--- BEGIN Page text ---

= Alessandra Moctezuma =

Mexican-American artist

Alessandra Moctezuma is a visual artist, educator and curator.

== Early life and education ==
Alessandra Moctezuma was born in Mexico City, Mexico in 1968. She immigrated to Los Angeles in 1981 with her parents and was raised by a father who focused on painting and a career in film alongside her mother, whose work focused on anthropology and archaeology. Her parents' influence led to her passion for the arts. At the age of 9, Alessandra’s family lived in Madrid, Spain before moving to Los Angeles, California in her teenage years.

Alessandra began her college education at Santa Monica College in Los Angeles, California. She then transferred to attended the University of California, Los Angeles and graduated with a Bachelors of Art in Fine Art and Chicano/a Studies, followed by a Masters in Fine Arts, and finally, her Ph.D. in Hispanic Language and Literature from Stony Brook University to pursue a Ph.D. in Hispanic Languages and Literature.

--- END Page text ---

Continue the biography of Alessandra Moctezuma from the point where it stops.

--- BEGIN Stored data ---

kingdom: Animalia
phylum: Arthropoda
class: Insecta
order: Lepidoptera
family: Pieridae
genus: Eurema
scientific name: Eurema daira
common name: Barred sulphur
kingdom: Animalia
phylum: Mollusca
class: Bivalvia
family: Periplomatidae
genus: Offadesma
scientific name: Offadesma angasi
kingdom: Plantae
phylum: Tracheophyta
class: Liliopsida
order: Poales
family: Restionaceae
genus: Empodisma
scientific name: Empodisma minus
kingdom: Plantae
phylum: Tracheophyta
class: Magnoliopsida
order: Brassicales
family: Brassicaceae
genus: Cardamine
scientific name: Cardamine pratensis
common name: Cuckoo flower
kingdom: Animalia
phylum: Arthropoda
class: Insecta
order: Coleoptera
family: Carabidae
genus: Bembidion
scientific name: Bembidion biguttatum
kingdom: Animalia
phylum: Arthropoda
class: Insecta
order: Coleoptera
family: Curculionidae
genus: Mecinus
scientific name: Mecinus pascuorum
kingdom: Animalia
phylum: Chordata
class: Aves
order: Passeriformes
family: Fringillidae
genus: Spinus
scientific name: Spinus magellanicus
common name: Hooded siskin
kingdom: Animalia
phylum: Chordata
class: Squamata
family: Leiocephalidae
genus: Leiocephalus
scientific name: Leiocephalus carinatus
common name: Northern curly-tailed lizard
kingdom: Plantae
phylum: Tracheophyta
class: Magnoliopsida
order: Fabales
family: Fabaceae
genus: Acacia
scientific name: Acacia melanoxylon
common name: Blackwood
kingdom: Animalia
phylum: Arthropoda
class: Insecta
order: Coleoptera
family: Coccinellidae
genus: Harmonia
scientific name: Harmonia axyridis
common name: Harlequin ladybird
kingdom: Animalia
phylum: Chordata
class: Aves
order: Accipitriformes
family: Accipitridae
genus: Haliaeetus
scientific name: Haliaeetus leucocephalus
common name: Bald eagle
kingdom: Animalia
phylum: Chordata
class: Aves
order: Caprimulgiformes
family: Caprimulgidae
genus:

--- END Stored data ---

Exercise response:
Early in her career, Alessandra started work in public art management and art education. Moctezuma worked as an assistant to Chicano public art muralist Judy Baca at the University of California, Los Angeles (UCLA). By the 1990’s, Alessandra was working as the LA County’s Metropolitan Transportation Authority’s public art officer, which later helped her become the Public Art Officer for the Los Angeles County Metropolitan Transportation Authority. She became Judy’s assistant where she not only helped her paint murals, but also understood what it takes to bring a mural to life. Her hard work as an assistant paid off as it later helped her manage large-scale public art projects for subway extensions and transit lines.

By 2020, Alessandra had dedicated 10 years working as a professor and gallery director with San Diego Mesa College. She primarily teaches Chicano/a art and Museum Studies and Gallery Exhibition Skills courses. She is a public art enthusiast and activist to create spaces for artists of color speaking on social justice issues and to shift focus to include San Diego community arts organizations.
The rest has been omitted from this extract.